Wednesday, April 19, 2017

The Halo Effect

 The Halo Effect: “If we see a person first in a good light, it is difficult subsequently to darken that light”

In David Hepworth’s book on 1971, he uses the Halo Effect to explain why “What’s Going On” has such a reputation for being a great album (basically, the excellence of the opening and closing tracks casts a halo over the rest of the album).

That got me thinking about where else this effect can be seen. Oddly enough, the first name that came to mind was David Letterman. When he retired a couple of years back, tributes poured in about his 30 years as a talk show host. Yet most of the clips that were recalled were from the 1980s. As someone who only saw his show from the late 90s onwards it was difficult to see what the fuss was about: a fairly cranky middle-aged guy making jokes with his bandleader? I think a lot of the goodwill that was extended to him was a result of the Halo Effect created by his early 80s shows, when he really was a breath of fresh air.

In sports, few teams benefit from the Halo Effect as much as the Brazilian national team. Even though they abandoned their old style of play in the late 80s, we still think of each Brazil team as being the heirs of Jairzinho, Pele, Carlos Alberto and the others of the great 1970 team. Each time a World Cup comes around, there’s talk of “jogo bonito” and “samba style football” that doesn’t bear much resemblance as to what’s happening on the pitch. Similarly, the Dutch team have been counter-attacking bruisers for over a decade, but we still carry a torch for them, because of the Halo Effect cast by Cruyff, Neeskens et al.

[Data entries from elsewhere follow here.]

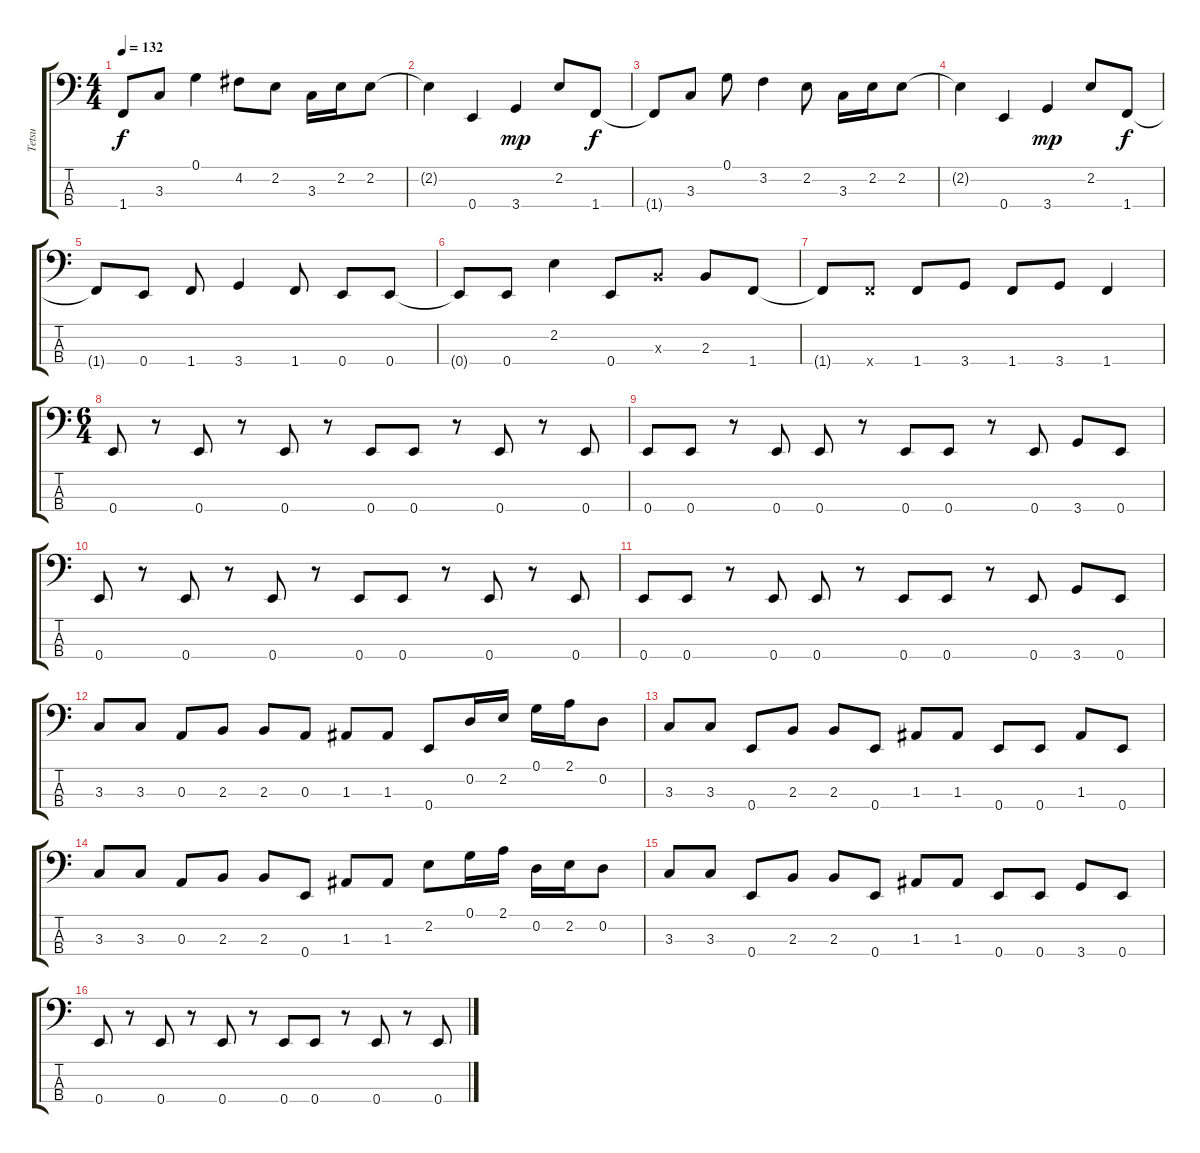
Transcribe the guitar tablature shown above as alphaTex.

\track ("Tetsu" "Tetsu") {instrument slapbass2}
\staff {score tabs}
\tuning (G2 D2 A1 E1) {hide}
\ts (4 4)
\tempo 132
\clef f4
\ks c
1.4{t}.8{dy f} 3.3.8 0.1.4 4.2.8 2.2.8 3.3.16 2.2.16 2.2.8 |
2.2{t}.4 0.4.4 3.4.4{dy mp} 2.2.8 1.4.8{dy f} |
1.4{t}.8 3.3.8 0.1.8 3.2.4 2.2.8 3.3.16 2.2.16 2.2.8 |
2.2{t}.4 0.4.4 3.4.4{dy mp} 2.2.8 1.4.8{dy f} |
1.4{t}.8 0.4.8 1.4.8 3.4.4 1.4.8 0.4.8 0.4.8 |
0.4{t}.8 0.4.8 2.2.4 0.4.8 2.3{x}.8 2.3.8 1.4.8 |
1.4{t}.8 1.4{x}.8 1.4.8 3.4.8 1.4.8 3.4.8 1.4.4 |
\ts (6 4)
0.4.8 r.8 0.4.8 r.8 0.4.8 r.8 0.4.8 0.4.8 r.8 0.4.8 r.8 0.4.8 |
0.4.8 0.4.8 r.8 0.4.8 0.4.8 r.8 0.4.8 0.4.8 r.8 0.4.8 3.4.8 0.4.8 |
0.4.8 r.8 0.4.8 r.8 0.4.8 r.8 0.4.8 0.4.8 r.8 0.4.8 r.8 0.4.8 |
0.4.8 0.4.8 r.8 0.4.8 0.4.8 r.8 0.4.8 0.4.8 r.8 0.4.8 3.4.8 0.4.8 |
3.3.8 3.3.8 0.3.8 2.3.8 2.3.8 0.3.8 1.3.8 1.3.8 0.4.8 0.2.16 2.2.16 0.1.16 2.1.16 0.2.8 |
3.3.8 3.3.8 0.4.8 2.3.8 2.3.8 0.4.8 1.3.8 1.3.8 0.4.8 0.4.8 1.3.8 0.4.8 |
3.3.8 3.3.8 0.3.8 2.3.8 2.3.8 0.4.8 1.3.8 1.3.8 2.2.8 0.1.16 2.1.16 0.2.16 2.2.16 0.2.8 |
3.3.8 3.3.8 0.4.8 2.3.8 2.3.8 0.4.8 1.3.8 1.3.8 0.4.8 0.4.8 3.4.8 0.4.8 |
0.4.8 r.8 0.4.8 r.8 0.4.8 r.8 0.4.8 0.4.8 r.8 0.4.8 r.8 0.4.8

Perhaps it’s unfair to talk of the Halo Effect with musicians. There’s a general acceptance that they produce their best work in their 20s, so why give someone a hard time if they’re still around 30 or 40 years later and not producing great stuff? Having said that, there are a couple of names that come to mind. Neil Young is one who seems to retain a lot of goodwill from people who got to know him in the 70s (or 90s), even as he tests their patience with each record. And Morrissey’s career seems to be sustained by the residual energy of the intense relationship with his fans in the 80s.